Yang Harus Dibuat. Dalam teks tentang nasionalisme pesantren di bawah, penulis diajak berdiskusi dengan tema apa?

Teks Sumber.
____________
Wacana Kita - Mungkinkah berislam sekaligus menjadi seorang nasionalis yang fanatik? Pertanyaan ini menggelitik pikiran penulis oleh sebab penulis diajak berdiskusi dengan tema nasionalisme Pesantren. Berbincang nasionalisme di pesantren tentu tidak bisa dilepaskan dari induknya, NU, sebagai organisasi yang memperjuangkan kaum bersarung negeri ini.
gus hilal
Karakter nasionalistik barangkali bukanlah barang baru di kalangan Nahdliyin, mengingat sejarah telah membuktikan bahwa kaum bersarung ini telah mati-matian memperjuangkan dan mempertahankan NKRI sebagai sebuah bangsa yang utuh dan berdaulat. Hal ini bisa dilacak sejak 1935, pada saat Nahdlatul Ulama melangsungkan Muktamarnya yang ke-31 di Banjarmasin, Kalimantan.
____________
Bahan yang Diberikan.
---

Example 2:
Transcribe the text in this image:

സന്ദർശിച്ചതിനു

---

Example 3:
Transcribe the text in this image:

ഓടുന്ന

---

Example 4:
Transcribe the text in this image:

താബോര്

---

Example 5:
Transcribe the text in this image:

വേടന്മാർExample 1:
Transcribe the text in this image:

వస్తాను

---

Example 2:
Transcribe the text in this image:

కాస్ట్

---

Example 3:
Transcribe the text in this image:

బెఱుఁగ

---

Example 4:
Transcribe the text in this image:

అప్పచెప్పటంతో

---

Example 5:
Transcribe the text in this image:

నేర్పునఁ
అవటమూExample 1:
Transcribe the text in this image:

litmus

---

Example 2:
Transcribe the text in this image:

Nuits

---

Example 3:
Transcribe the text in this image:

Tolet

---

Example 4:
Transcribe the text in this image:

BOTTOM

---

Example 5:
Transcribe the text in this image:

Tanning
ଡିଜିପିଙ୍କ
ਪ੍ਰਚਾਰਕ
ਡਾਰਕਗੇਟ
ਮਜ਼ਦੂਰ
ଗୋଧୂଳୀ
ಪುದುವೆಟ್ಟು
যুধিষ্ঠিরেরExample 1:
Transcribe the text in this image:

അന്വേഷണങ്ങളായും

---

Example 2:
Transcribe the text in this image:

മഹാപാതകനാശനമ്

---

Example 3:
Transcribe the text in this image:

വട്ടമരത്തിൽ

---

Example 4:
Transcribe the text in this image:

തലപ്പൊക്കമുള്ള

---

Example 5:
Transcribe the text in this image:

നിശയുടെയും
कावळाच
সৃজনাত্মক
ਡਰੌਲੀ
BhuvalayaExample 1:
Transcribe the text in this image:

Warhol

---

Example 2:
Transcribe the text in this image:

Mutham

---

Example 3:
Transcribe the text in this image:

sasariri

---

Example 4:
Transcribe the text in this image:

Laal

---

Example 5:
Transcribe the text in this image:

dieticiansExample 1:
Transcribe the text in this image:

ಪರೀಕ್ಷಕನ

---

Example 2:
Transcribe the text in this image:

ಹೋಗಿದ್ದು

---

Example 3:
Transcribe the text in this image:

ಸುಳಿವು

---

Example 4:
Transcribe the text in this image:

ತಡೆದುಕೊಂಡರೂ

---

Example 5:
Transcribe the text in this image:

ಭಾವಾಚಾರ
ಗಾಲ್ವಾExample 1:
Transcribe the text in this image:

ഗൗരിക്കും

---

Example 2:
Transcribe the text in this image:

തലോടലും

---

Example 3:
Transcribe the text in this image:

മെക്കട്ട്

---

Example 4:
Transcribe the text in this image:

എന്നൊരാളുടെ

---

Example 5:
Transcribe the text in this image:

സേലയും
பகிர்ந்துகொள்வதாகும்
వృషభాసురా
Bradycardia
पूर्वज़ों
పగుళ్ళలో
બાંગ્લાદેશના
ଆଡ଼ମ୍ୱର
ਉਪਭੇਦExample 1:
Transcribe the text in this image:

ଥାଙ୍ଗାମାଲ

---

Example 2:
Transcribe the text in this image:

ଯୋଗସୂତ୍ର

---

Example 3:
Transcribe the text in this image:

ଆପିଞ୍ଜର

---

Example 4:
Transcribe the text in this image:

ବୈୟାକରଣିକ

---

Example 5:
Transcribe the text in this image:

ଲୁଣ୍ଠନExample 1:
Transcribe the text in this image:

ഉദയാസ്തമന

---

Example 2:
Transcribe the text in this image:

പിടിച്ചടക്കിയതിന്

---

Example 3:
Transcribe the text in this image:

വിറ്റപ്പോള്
____________
Hasil Tugas. Tema nasionalisme Pesantren.